Home Africa South Africa’s Biggest Union Cuts Ties With Jacob Zuma’s ANC

South Africa’s Biggest Union Cuts Ties With Jacob Zuma’s ANC

South Africa's Biggest Union Cuts Ties With Jacob Zuma's ANC
Jacob Zuma’s political incompetence is destroying the ANC

AFRICANGLOBE – South Africa’s biggest union will not support the ruling ANC in elections next year, its general secretary has said, in a blow to President Jacob Zuma, whose political support with the working class is fast eroding.

The salvo from the 330,000-member National Union of Metalworkers of South Africa (NUMSA) is also another sign that an alliance forged with the African National Congress (ANC) in the common struggle against apartheid is falling apart.

Trade union federation Cosatu’s largest affiliate, the National Union of Metalworkers of South Africa (Numsa), will not campaign for the ANC next year or support the party financially, the union resolved at a special national congress in Boksburg this week.
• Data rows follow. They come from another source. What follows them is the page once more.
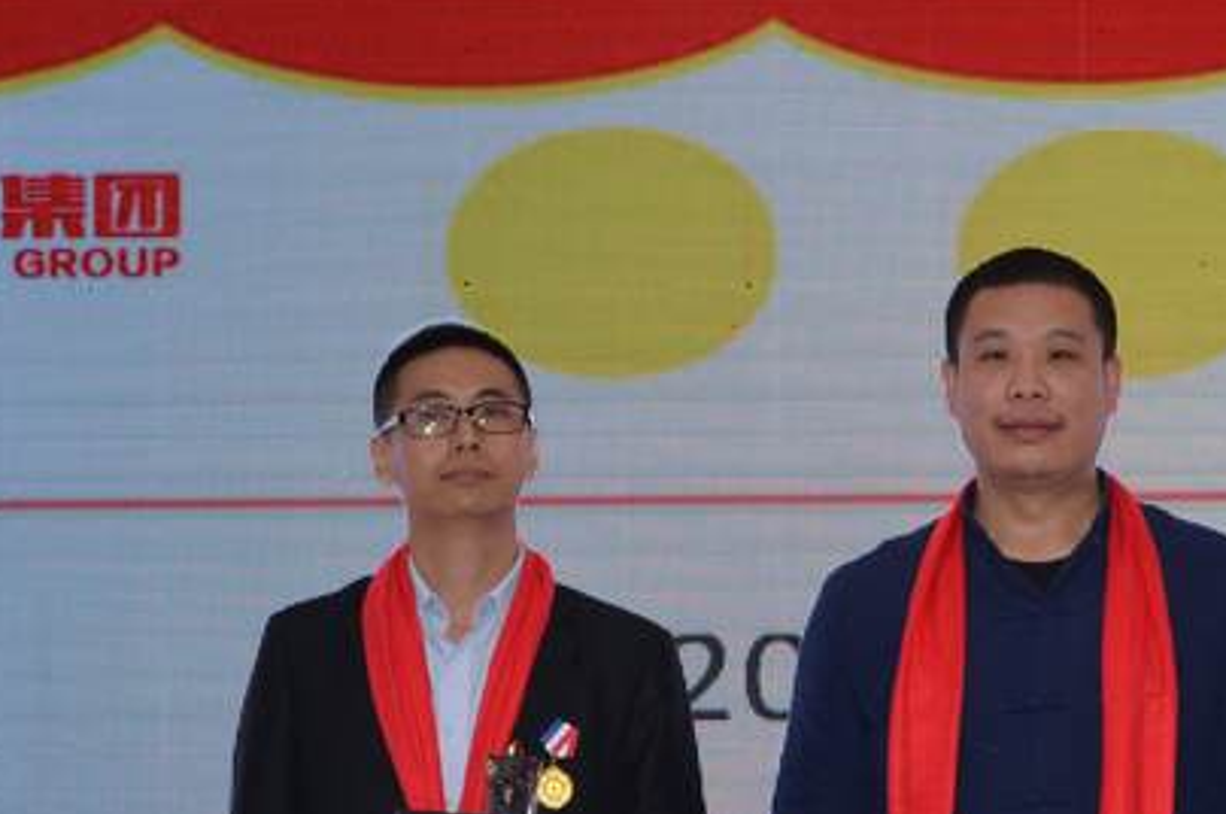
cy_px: 689
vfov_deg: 10.5
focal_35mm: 130
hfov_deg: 15.7
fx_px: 4420
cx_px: 944
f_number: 5
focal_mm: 50
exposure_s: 1/100
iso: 400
It also decided to withhold its R800 000 monthly subscription to Cosatu.

“Numsa as an organisation will neither endorse nor support the ANC or any other political party in 2014,” general secretary Irvin Jim told a news conference at the end of a meeting of its members on Friday.

He said Numsa officials or workers could campaign for the ANC but would have to do this “in their own time and using their own resources”.

“It is clear that the working class cannot any longer see the ANC or the SACP as its class allies in any meaningful sense,” Jim said.

He also called on Jacob Zuma, who was booed at a memorial for anti-apartheid legend Nelson Mandela on December 10, to resign.

United Front

The week-long congress, attended by about 1 200 delegates from across the country, also resolved to persuade Cosatu to break off its alliance with the ANC and the South African Communist Party, which it claims has been co-opted by right-wing forces. Instead, Numsa plans to establish a new “united front” that will co-ordinate struggles in the workplace and in communities in a similar way to the United Democratic Front in the 1980s.

The united front will probably include organisations such as the Association for Mineworkers and Construction Union (Amcu), the Democratic Left Front, the National Transport Movement and Julius Malema’s Economic Freedom Fighters, and will fight for the implementation of the Freedom Charter. It also intends to provide counterarguments to what it terms the “neoliberal policies” of the National Development Plan. The ultimate goal is to form a labour party by 2015 that will contest elections in 2019.

Numsa will convene a conference on socialism next year and will commission an international study on the formation of working-class parties, such as those in Brazil, Venezuela, Bolivia and Greece.

“Side by side with the establishment of the new United Front, we in Numsa must explore the establishment of a movement for socialism, as the working class needs a political organisation committed in its policies and actions to the establishment of a socialist South Africa,” the union states in its draft resolution.

“The Freedom Charter as the basis for our existence as an alliance has not found expression in government policies. The ANC-led government has continued to ignore and duck the question of how to fundamentally change property relations in the country. The ANC-led government has also imposed the NDP, which is a neoliberal policy embedded in the failed Growth Employment and Redistribution [Gear] strategy of 1996. Given its track record of not delivering on its manifest promises, there is no guarantee that, even if the ANC comes up with a progressive platform for 2014, that manifesto will be implemented,” the union states.

No Party Endorsement

​Numsa says the union will not endorse any political party in 2014.

Cosatu president Sidumo Dlamini said the federation was happy that Numsa had decided to stay in the federation.

“When unions are in Cosatu they should be part and parcel of our decisions. We don’t force them to pay if they don’t want to support the ANC victory but we hope the union will reconsider its decision.”

Dlamini said Numsa’s decision to try to change Cosatu from within was “a better outcome of that congress under the circumstances”.

Dlamini said he expected Numsa to abide by Cosatu decisions. “I don’t expect a half Numsa in Cosatu; I expect a full Cosatu affiliate.”

Meanwhile, the Unemployed Peoples’ Movement (UPM), said in a statement there is now a real possibility that workers in Numsa and Amcu “and poor people organised into social movements and community organisations can come together in a new and democratic formation capable of uniting struggles in workplaces and communities for a truly liberated South Africa”.

Robust discussion

The UPM’s national organiser, Ayanda Kota, told reporters that the organisation was excited about the direction Numsa was taking.

“They’re saying the same things we’ve been saying. We’re in touch with Amcu and the National Transport Movement and we’re now having a robust discussion about the role we would like to play,” said Kota, whose organisation is affiliated to the Democratic Left Front.

Numsa is planning several strikes in the first quarter of next year to demand, among other things, the beneficiation of all strategic minerals, a ban on the export of scrap metal, the nationalisation of the Reserve Bank and mines, the de-commercialisation of state-owned enterprises and the re-nationalisation of Sasol and ArcelorMittal South Africa.

The union is planning a national strike on Budget Day, February 26.